いろいろなものをインプットして、何事に対しても常に自分の意見を持つ
――メンタルヘルスの重要性がこの本のテーマの一つでもあると思うのですが、中年クライシスという言葉があるように、中年期は心身が不調に陥りやすかったりします。そうならないために、佐久間さんが心掛けていること何ですか? 僕自身、40歳を超えたときに、苦手なものは一生苦手なままだし、案外克服できないものだなとわかったので「いい諦め」をしていくということでしょうか。 「(自分の)この苦手分野はもう諦めて、別の方向で注力しよう」とか、徐々にいい諦めをしていくと、いい老後の準備になるなと思っています。
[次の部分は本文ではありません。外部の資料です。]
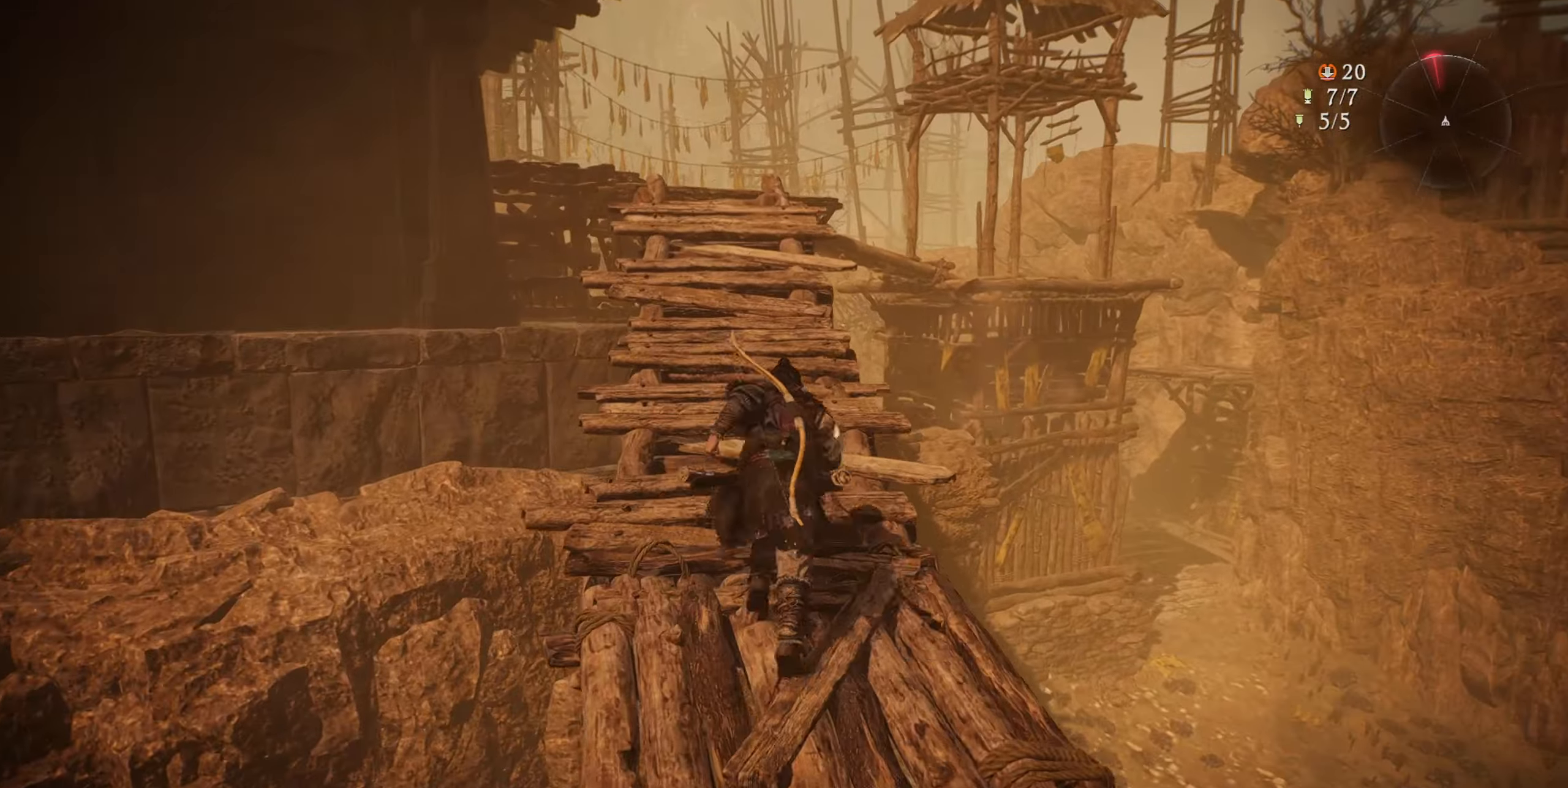
{"buttons": [], "left_stick": "up", "right_stick": "center", "events": []}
得意じゃないところを伸ばしていくのは効率が悪いじゃないですか。 もちろん最低限人に迷惑が掛からないようにはするけれども、それよりも自分の長所になるかもと思う部分を伸ばしていったほうがいいですよね。 ――自分がもう一人欲しいなと思うことはありますか? あぁ。確かに助かることも多いと思います。でも、自分と違う人間と掛け合わせてしかできないもののほうが面白いだろうなと思うんですよね。 自分の価値観と似ているような人を集めると、単なる再生産になっていくということに30代ぐらいで気付いて。そうなると、同じジャンルでの成功体験だけを追い掛ける仕事になっていく気がしたんです。 YouTubeの「佐久間宣行のNOBROCK TV」はIT企業のチームと組んでいるんですけど、それもこの考えがベースにあります。テレビと全く同じやり方を踏襲してコンテンツを作っていたら、3年でこういう変わった立ち位置で仕事はできなかったんじゃないかと思います。 ――一度成功したら、同じモデルで再生産し続けたほうがラクとは思わないんですか? あまり思わないですかね。むしろ、つくるものに当たり外れがあるなと思われていたほうが健全だなって気がするんです。「当たり回ばかりだな」と言われると、一定の層の人にしか受け入れてもらえていないようで、ちょっとヤバいかな、と考えるほうなんです。 なので、評判のいい仕事ばかり選ばないようにしたり、偶然の巡り合わせも大事にしたりもしています。 ――常に刺激が必要だってことですね。 そうですね。刺激とかリスクがあったほうが、見たことのないものが生まれるし、そうやって生まれたものが自分を知らない場所に連れていってくれると思っています。 ――価値観や意識のアップデートという部分はいかがですか? アップデートできない中高年がさまざまな場面で地雷を踏んだりする事案はよく耳にします。 僕の場合ですが、アップデートのコツは、常にいろいろなものをインプットし続けることですね。昔から好きなものだけ、とか、得意だったものだけの世界にいると、地雷を踏むことが多い気がします。 今のものを見続けたり調べ続けたりすることって正直面倒くさかったりします。でも、それをやっている自分が5年後の自分を助けているイメージが僕にはあるので、やり続けなきゃいけないなと思います。 あと、別に発表はしなくていいんですけど、世の中で起きている事柄に対して自分の意見を持つというクセは付けておいたほうがいいかな、と思っています。 選挙も投票し続けておかないと、自分の意見がマジョリティかどうか分からないじゃないですか。白票でいいやと思ってそれを繰り返していると、自分の意見がマジョリティかマイノリティかも分からなくなります。いろいろなものを絶えずインプットして、何事に対しても常に自分の意見を持つようにする。それを地道に続けることが価値観や意識のアップデートにもつながっていくんだと思います。